Более того, хан Бату готов выслать свои тумены, дабы скинуть непокорного Абдуллу, а заодно и Константина, которые забыли, что даже дышат лишь потому, что это дозволяет им его дядя – великий ка-ан Угедей. Но он, Бату, мириться с этим не желает. Однако и Мультек должен быть готов оказать ответную помощь. Разумеется, хан справится со своими врагами и без него, потому что никто и никогда не сможет устоять перед неустрашимыми монгольскими туменами, но в этом случае эмир не должен ни на что рассчитывать.
Переписка длилась вплоть до злополучной битвы близ Оренбурга, после чего очередной вестник на словах передал Мультеку краткое повеление Бату: «Я уже иду. Делай то, что обещал».
И Мультек начал делать. Сперва он уговорил брата Абдуллу остаться в Биляре, ссылаясь на то, что если тот покинет столицу, то в городе незамедлительно начнется паника.
– Но кто поведет наших воинов, если не я? – растерялся хан.
– А если Бату окажется хитрее и сумеет перехватить их на полпути к Сувару? – коварно осведомился Мультек. – Это же верная смерть. И на кого останется вся страна? Или ты предпочитаешь доверить двух сыновей мне, своему брату? – И проницательно посмотрел на Абдуллу, заранее зная, что тот ответит.
Угадать и впрямь было не трудно. Хан, да простит ему аллах такие греховные мысли, скорее согласился бы доверить сыновей иблису, чем своему единокровному брату Мультеку.
– Хорошо, полки поведешь ты, – кивнул Аб-дулла.
– Я сделаю все, чтобы задуманное осуществилось и победа была одержана, – торжественно поклялся Мультек, но Абдулла даже не понял, насколько двусмысленно прозвучали слова брата.
В полной мере хан осознал это, лишь когда до него дошла горестная весть о том, что Мультек намеренно подвел войско вплотную к туменам Бату и потребовал от воинов, чтобы они принесли присягу ему, Мультеку, который обещает защитить и их, и страну от монгольского разорения. Часть недовольных была быстро перебита, а остальные, видя плотное кольцо окружения, готовое вот-вот раздавить их, выбрали жизнь, хотя вместе с нею им пришлось принять еще и предательство.
Первая встреча с Бату не обрадовала булгарина. Хан вел себя с Мультеком надменно, как с обычным данником. Зато он привел с собой огромное войско, самодовольно похваставшись, что это лишь половина его воинов, а остальных Гуюк, Кулькан, Менгу и прочие чингизиды увели прямо на Рязань.– Но для твоего брата вполне хватит и моей половины, – усмехнулся Бату.
Увидев, сколь велика даже эта половина, эмир Волжской Булгарии понял, что не ошибся и сделал правильный выбор – такой силе противопоставить навряд что возможно.

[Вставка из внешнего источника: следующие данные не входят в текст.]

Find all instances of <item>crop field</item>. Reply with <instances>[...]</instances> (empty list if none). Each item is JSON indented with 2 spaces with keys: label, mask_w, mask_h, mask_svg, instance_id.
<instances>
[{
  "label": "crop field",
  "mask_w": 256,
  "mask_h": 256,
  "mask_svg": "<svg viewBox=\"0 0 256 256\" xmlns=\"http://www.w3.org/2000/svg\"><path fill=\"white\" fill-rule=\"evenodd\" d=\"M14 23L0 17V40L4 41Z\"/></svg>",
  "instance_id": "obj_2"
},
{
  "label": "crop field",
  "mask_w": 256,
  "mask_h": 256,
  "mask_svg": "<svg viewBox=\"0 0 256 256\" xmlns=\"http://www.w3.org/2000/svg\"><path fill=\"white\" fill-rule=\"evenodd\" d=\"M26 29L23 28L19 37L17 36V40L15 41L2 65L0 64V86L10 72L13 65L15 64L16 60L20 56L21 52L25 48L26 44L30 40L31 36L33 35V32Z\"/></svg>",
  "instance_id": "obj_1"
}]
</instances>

Первое, что потребовал монгольский хан от Мультека, так это то, что Сувар должен дать дань и открыть ворота. На последнем Бату не настаивал бы, но Сувар имел на стенах пушки, а что такое «огненный бой» в умелых руках, Бату успел понять еще летом, когда русские полки, присланные на учебу к берегам Яика, устроили небольшую пристрелку.